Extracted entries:
########

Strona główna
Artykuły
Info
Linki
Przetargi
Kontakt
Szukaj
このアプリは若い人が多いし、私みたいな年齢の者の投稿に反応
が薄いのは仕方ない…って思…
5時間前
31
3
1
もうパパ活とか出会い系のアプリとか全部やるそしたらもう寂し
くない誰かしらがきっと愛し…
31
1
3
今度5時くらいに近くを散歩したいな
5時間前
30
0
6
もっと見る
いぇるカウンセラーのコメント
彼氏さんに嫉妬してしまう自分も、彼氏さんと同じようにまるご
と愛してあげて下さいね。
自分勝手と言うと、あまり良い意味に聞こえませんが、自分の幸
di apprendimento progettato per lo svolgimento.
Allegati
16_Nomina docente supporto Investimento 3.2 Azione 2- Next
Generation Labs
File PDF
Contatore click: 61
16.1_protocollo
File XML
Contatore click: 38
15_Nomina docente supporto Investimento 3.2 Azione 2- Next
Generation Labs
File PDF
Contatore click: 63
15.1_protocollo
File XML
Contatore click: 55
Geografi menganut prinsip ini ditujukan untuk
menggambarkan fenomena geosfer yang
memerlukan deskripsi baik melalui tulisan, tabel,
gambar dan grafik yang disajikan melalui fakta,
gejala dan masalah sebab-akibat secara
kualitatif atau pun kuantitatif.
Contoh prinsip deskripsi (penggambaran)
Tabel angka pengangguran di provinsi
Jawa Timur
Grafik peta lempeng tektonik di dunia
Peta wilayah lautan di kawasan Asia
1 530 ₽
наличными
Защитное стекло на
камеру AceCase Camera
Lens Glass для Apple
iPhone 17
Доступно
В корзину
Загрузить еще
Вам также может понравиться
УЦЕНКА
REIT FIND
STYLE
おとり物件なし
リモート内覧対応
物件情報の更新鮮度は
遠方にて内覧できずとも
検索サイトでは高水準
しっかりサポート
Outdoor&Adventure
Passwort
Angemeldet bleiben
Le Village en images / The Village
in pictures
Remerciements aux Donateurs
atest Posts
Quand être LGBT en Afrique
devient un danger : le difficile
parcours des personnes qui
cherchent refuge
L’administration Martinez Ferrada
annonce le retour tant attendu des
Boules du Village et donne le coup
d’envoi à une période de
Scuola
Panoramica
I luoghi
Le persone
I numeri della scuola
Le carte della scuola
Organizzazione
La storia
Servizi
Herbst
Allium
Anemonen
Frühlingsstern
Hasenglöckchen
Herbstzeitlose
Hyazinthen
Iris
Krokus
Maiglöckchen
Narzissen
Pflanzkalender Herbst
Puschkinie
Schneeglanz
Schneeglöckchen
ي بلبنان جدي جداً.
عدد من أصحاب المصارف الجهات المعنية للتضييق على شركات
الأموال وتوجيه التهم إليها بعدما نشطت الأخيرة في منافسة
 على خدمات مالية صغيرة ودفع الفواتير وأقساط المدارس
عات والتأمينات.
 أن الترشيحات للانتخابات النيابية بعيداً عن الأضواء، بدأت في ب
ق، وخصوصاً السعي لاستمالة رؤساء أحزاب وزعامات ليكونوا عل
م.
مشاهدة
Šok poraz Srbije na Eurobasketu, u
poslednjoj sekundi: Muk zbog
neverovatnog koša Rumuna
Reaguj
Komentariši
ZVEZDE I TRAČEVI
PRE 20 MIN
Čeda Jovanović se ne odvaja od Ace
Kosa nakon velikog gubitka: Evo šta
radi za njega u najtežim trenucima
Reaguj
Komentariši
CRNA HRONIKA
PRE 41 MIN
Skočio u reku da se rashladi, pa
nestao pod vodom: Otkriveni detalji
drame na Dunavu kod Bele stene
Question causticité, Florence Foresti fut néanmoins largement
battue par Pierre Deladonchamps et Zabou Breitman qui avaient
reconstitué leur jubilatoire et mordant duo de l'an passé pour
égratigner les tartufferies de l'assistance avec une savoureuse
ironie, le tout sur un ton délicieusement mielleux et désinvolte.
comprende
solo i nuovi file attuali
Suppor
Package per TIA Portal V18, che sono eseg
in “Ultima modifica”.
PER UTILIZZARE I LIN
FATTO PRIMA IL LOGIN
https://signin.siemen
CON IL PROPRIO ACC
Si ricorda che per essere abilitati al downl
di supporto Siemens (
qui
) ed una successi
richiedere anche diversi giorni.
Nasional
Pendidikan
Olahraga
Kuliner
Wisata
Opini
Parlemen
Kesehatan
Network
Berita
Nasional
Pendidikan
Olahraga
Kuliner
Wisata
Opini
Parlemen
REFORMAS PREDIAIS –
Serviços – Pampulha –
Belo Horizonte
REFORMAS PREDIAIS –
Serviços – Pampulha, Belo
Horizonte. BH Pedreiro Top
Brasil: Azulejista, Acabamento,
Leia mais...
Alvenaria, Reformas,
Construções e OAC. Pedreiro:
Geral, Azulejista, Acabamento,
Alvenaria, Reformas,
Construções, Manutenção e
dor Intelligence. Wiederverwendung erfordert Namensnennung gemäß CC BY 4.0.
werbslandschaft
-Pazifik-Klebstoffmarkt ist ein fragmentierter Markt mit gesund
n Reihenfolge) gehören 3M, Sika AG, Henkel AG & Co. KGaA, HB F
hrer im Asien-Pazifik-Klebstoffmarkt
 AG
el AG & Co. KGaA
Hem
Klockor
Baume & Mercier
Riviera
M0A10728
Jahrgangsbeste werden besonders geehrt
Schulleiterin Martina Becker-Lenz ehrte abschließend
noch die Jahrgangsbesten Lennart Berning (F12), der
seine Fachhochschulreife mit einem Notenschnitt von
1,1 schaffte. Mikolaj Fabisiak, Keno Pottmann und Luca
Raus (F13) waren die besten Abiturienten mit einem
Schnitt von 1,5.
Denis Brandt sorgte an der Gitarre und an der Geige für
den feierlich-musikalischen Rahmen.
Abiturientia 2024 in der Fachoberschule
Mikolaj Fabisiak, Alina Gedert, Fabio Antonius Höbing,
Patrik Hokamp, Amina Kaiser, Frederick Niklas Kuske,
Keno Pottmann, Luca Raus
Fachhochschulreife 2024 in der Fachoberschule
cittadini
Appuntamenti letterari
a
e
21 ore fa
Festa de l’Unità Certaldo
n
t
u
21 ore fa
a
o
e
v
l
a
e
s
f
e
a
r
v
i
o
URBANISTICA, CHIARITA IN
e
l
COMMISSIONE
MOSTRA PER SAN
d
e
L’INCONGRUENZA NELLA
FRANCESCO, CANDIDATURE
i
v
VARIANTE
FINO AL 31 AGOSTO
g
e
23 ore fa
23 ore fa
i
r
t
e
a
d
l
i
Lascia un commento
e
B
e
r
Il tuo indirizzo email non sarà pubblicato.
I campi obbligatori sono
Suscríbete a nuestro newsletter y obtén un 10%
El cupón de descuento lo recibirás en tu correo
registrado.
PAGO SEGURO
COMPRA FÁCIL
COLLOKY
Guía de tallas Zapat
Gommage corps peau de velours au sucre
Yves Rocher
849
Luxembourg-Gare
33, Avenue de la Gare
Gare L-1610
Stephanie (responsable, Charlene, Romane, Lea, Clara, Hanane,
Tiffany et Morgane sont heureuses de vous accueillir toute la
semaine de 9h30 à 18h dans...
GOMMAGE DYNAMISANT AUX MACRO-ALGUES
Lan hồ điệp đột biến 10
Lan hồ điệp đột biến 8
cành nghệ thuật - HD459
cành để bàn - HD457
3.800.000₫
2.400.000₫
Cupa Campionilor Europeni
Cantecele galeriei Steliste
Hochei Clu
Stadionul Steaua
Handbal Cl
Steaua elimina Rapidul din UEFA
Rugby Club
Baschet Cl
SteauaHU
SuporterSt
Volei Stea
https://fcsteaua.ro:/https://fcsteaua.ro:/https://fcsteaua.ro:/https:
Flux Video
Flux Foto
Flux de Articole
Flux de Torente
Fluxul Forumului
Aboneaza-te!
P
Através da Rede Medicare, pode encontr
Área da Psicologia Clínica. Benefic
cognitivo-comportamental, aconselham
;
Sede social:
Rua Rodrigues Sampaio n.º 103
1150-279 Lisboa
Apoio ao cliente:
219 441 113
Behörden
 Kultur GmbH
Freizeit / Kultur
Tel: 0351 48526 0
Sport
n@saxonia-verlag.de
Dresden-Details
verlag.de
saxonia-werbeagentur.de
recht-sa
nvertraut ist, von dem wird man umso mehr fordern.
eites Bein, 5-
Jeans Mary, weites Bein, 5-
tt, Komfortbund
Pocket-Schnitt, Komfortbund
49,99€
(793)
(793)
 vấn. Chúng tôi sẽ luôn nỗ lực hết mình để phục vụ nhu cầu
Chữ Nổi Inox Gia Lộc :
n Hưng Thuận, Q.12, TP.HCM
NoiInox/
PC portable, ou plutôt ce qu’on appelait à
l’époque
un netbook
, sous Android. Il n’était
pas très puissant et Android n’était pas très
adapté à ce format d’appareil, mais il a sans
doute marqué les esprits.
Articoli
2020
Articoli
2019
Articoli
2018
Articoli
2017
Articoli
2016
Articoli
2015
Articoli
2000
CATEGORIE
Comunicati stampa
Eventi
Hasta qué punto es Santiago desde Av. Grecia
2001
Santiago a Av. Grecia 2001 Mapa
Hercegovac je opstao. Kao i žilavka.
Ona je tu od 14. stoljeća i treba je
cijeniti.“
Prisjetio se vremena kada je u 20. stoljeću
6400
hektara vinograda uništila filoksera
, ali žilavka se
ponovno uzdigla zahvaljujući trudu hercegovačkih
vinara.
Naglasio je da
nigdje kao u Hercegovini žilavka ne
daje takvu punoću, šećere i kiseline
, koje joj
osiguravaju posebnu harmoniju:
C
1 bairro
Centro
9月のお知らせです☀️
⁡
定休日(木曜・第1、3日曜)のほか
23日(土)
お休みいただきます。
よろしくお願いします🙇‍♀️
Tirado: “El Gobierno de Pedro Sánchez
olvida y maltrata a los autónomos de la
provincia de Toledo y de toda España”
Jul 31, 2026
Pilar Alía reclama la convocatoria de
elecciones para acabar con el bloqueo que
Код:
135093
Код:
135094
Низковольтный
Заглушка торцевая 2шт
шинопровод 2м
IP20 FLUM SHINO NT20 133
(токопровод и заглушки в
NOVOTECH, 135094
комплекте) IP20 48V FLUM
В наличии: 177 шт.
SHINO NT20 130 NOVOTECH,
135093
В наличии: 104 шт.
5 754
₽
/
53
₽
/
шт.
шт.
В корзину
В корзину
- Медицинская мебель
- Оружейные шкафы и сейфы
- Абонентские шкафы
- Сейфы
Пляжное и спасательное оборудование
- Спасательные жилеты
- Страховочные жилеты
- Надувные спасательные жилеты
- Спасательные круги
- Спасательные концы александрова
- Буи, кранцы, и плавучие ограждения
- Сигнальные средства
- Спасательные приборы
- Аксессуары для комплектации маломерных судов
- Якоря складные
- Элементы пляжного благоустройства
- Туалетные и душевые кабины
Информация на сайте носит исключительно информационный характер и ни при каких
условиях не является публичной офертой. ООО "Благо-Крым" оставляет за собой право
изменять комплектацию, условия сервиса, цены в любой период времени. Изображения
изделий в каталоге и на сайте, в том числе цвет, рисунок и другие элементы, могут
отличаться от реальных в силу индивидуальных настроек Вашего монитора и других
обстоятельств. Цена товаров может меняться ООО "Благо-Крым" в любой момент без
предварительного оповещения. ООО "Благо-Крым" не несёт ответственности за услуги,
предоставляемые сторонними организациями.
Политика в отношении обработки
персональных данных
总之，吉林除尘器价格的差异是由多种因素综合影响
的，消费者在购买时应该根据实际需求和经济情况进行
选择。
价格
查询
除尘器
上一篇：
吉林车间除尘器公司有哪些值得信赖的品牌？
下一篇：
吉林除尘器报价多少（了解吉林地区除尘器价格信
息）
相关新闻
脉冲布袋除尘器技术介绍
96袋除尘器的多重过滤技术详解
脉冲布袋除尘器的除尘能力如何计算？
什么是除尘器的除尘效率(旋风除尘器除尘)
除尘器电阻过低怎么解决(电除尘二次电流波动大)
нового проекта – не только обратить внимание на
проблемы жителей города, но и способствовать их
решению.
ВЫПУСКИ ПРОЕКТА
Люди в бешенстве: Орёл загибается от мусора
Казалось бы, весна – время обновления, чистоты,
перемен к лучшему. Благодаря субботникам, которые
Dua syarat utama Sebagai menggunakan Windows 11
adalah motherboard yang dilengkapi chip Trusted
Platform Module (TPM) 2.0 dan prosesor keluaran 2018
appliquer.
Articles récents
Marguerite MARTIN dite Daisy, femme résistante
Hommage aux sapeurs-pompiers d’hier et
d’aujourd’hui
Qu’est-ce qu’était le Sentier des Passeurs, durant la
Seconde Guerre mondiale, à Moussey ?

########

Your task
List each line from the entries above that contains the word "click", copying it in full.

Exercise response
Contatore click: 61
Contatore click: 38
Contatore click: 63
Contatore click: 55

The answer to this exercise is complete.